Students Take on the QuikSCience Challenge
USC Wrigley Institute for Environmental Studies staff members are busy escorting several hundred students from middle and high schools to the USC Wrigley Marine Science Center on Catalina Island as part of their reward for participating in the 2012 QuikSCience Challenge.
The science competition is supported by Quiksilver, Inc. — the well-known producer and distributor of surfing apparel — the Quiksilver Foundation and the Wrigley Institute, housed in USC Dornsife.
In its ninth season, the QuikSCience Challenge included more than 400 students submitting 74 entries with many of those students attending a recognition event on April 5 at the Quiksilver headquarters in Huntington Beach. The competition has a range of awards, and each team that submits a complete project on time is offered a one-day trip to the USC Wrigley Marine Science Center on Catalina Island.

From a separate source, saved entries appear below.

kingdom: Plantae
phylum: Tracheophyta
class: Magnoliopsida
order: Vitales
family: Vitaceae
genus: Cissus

“Every year we see increasing numbers of projects submitted,” said Lynn Whitley, director of Wrigley Institute’s pre-college educational program. “What’s particularly impressive is the noticeable improvement in the caliber of the projects. They’re getting better and better.”
The QuikSCience Challenge is meant to spark the interest of middle school and high school students in science and in marine and freshwater environments and to enhance the students’ leadership skills. Teams of up to six students choose an environmental issue and propose ideas for scientific studies and creative solutions with high school teams also writing research proposals. In addition, they organize a community service project and create a lesson plan that they teach to other students.
All teams receive a day-long trip to Catalina Island, but the first place prize for the winning high school and middle school teams, and their teachers or advisers, is a week-long expedition to the Wrigley Marine Science Center. The winning trip features treks to different parts of the island, visits to laboratories, snorkeling, kayaking and hiking. The second place prize for the high school and middle school teams is a weekend trip to the island.
The QuikSCience Challenge allows one school to submit entries from two teams, and the Challenge has grown so popular that some schools now run their own “semi-finals” to whittle down their multiple entries. This multi-team approach was started several years ago by Eric Harrington, a middle school teacher at St. Margaret’s Episcopal School in San Juan Capistrano. This year 12 schools ran semi-final competitions to select their two entries.
Santa Monica High School’s team won first place this year, and other “SaMoHi” teams won second place in 2010, first place in 2008 and the Best Community Service award in 2007. The Santa Monica team leader for all those awards, Benjamin Kay, won the Ocean Science Leadership “Early Career Award” from the QuikSCience Challenge in 2007.
In Santa Monica’s project, “Reducing Carbon Emissions,” students converted a 1971 Volkswagen Beetle into a zero-emission electric vehicle.
Second place in this year’s competition went to a team from Kamehameha High School in Hawaii, led by teacher Lea Parveen Arce. Their project examined the effects of fertilizer on algae growth. The Kamehameha teacher organized a team for the QuikSCience Challenge in 2010 and her students won first place that year.
Teams from Animo Charter Leadership High School in Inglewood also have had noteworthy success with the QuikSCience Challenge. They’ve won five awards since 2005, and the teacher who led those teams, Mark Friedman, won the Ocean Science Leadership “Formal Teaching Award” in 2005.
This year, the team from Animo won a different kind of prize — admission for one of its seniors to the USC freshman class of fall 2012. Crystal Juarez, 18, already is familiar with the QuikSCience Challenge and USC. She has been on the Animo teams for two years, and her teams have worked with the USC faculty, staff and students in the Center for Dark Energy Biosphere Investigations (C-DEBI), a center supported by the National Science Foundation and led by Katrina Edwards, professor of biological sciences, earth sciences and environmental studies in USC Dornsife. As C-DEBI scholars, Juarez and her teammates incorporated C-DEBI research into their project for the QuikSCience Challenge for 2011 and won the award for “Best New Science in a Lesson Plan.”
For several years, USC graduate and undergraduate students have helped the many QuikSCience Challenge teams from middle schools and high schools, by serving as volunteer mentors. This year, 27 USC students worked with QuikSCience teams to provide scientific and technical guidance for their projects.
Whitley said the QuikSCience Challenge has attracted interest from other parts of the country.
“Even though we’re focused on California, people in other places hear about the challenge by word-of-mouth or by way of the Internet,” she said.
The challenge has come a long way over the past nine years, said Terri Bidle, QuikSCience program manager at the Wrigley Institute.
“We had entries from Hawaii and Guam — they’ve participated before — and we even had two teams from Idaho this year,” she said. “We’re getting closer to our dream of making the QuikSCience Challenge a national and international program.”